Daerah zona merah tidak jauh berbeda, juga mengalami kegalauan. Mereka harus berjuang, dan pembelajaran jarak jauh yang diperkirakan berlangsung hingga awal tahun 2021 atau selama satu semester ke depan.

Kenapa adanya kegalauan ini dikarenakan Negara tidak memiliki panduan lengkap lagi shahih tentang penyelenggaraan pendidikan. Sistem pendidikan yang dipakai adalau sistem pendidikan sekuler kapitalisme yang menyimpang dari Islam.
Meski sekilas tujuan pendidikan sudah sesuai Islam  sebagaimana  tampak dalam UU No 20 tahun 2003 tentang Sistem Pendidikan Nasional pasal 3, yaitu mengembangkan potensi peserta didik agar menjadi manusia yang beriman dan bertakwa kepada Tuhan Yang Maha Esa, berakhlak mulia, sehat, berilmu, cakap, kreatif, mandiri dan menjadi warga negara yang demokratis serta bertanggung jawab, namun bila ditelaah secara mendalam hakikatnya tidaklah demikian. Secara penerapannya justru menyalahi Islam. Tampak diantaranya kurikulum pendidikan yang tak memberi ruang cukup pembentukan kepribadian Islami melalui upaya memahamkan tsaqafah Islam, sementara penguasaan materi seperti Sains, Matematika, dan literasi (merujuk penilaian PISA) lainnya jauh dari dominan.
Masuknya spiritualitas dalam Kompetensi Inti (KI) di kurikulum nasional pun tidak bisa menghilangkan esensi sekularistiknya pendidikan, karena dimaknai spiritualitas secara sekuler seperti Barat memaknai agama. 

Materi keislaman lebih menonjolkan teori daripada pembentukan sikap, dan ini baik materi ajar maupun guru hingga lingkungan sekolah tak mampu membentuk suasana spiritual yang melahirkan ketaatan total kepada Allah SWT.

Pendidikan kapitalis memang tidak dirancang untuk membentuk kepribadian Islam, tapi justru membentuk kepribadian sekuler.

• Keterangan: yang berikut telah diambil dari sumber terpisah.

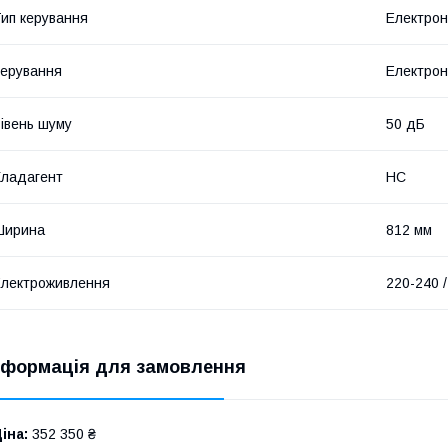
ип керування
Електро
ерування
Електро
івень шуму
50 дБ
ладагент
HC
Ширина
812 мм
лектроживлення
220-240 /
нформація для замовлення
іна:
352 350 ₴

Capaian pendidikan hanya orientasi aspek pengetahuan kognitif. Materi kurikulum sangat padat, bahkan saling tumpang tindih. Model evaluasi pembelajaran (ujian dan ulangan) juga menonjolkan aspek nilai. Akhirnya orientasi ekonomi dan dunia kerja menjadi tolak ukur keberhasilan pendidikan.

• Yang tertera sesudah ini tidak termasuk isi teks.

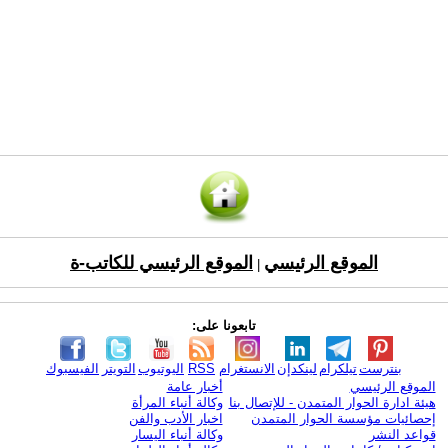
الموقع الرئيسي
الموقع الرئيسي للكاتب-ة
|
تابعونا على:
بنترست
تيلكرام
لينكدإن
الانستغرام
RSS
اليوتيوب
التويتر
الفيسبوك
الموقع الرئيسي
أخبار عامة
هيئة ادارة الحوار المتمدن - للإتصال بنا
وكالة أنباء المرأة
إحصائيات مؤسسة الحوار المتمدن
اخبار الأدب والفن
قواعد النشر
وكالة أنباء اليسار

Mendikbud memang telah melonggarkan masalah capaian pendidikan agar tak terfokus pada kurikulum yang telah ditetapkan, ternyata malah menjadikan kebingungan bagi guru, karena Negara tidak mampu memberikan gambaran kurikulum pendidikan yang tepat.
Beban semakin bertambah dengan minimnya kualitas guru dan sarana prasarana penunjang, baik tatap muka maupun jarak jauh sama – sama beratnya.
Bagaimana jalan keluarnya menghadapi permasalahan ini di dalam Islam ?
Sebagai agama dan tatanan hidup bernegara yang bersumber dari Allah SWT, memiliki solusi bagi seluruh problematika manusia. Problem pendidikan saat pandemi bisa diselesaikan mengikuti aturan Islam dan bisa dijalankan dalam kehidupan. Sebab asas yang dipakai adalah aqidah Islam yang selaras dengan fitrah manusia.

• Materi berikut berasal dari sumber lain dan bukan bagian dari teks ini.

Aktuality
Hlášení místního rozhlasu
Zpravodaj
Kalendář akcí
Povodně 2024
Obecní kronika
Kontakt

Di dalam situasi pandemi, Islam yang terepresentasi dalam sistem khilafah menetapkan kebijakan penguncian areal yang terjangkit wabah saja. Oleh karena itu, bagi wilayah yang tidak terjangkit wabah, masyarakatnya berhak untuk mendapatkan pendidikan di sekolah atau belajar tatap muka. Masyarakat pun tidak perlu khawatir perluasan wabah melalui impor ted case karena Negara telah melakukan tindakan penguncian.
Sementara di area wabah yang sudah dikunci, Negara yang menerapkan secara simultan beberapa kebijakan penanganan wabah. Yakni, prinsip isolasi orang terinfeksi dari yang sehat, social distancing, pengujian yang cepat dan akurat, pengobatan hingga sembuh dan peningkatan imunitas warga yang sehat, dan menjamin pemenuhan kebutuhan pokok secara langsung, seperti pangan, pakaian, perumahan, agar memutus rantai penularan yang efektif sehingga wabah tidak meluas dan segera berakhir.

Dengan model penanganan wabah seperti ini, persoalan pendidikan di masa pandemi tidak akan berkepanjangan. Wilayah yang tidak terjangkit tidak perlu galau dengan sekolahnya. Dan pada wilayah yang terjangkit, Negara tetap menjamin hak pendidikan. Selaras dengan kebijakan penanganan wabah. 

Inilah mengapa sistem khilafah menjadi kebutuhan umat sepanjang masa. Sebab menjadi penjaga dari segala kondisi yang mungkin terjadi pada manusia, terlebih kebutuhan pendidikan yang tidak boleh terjeda oleh wabah.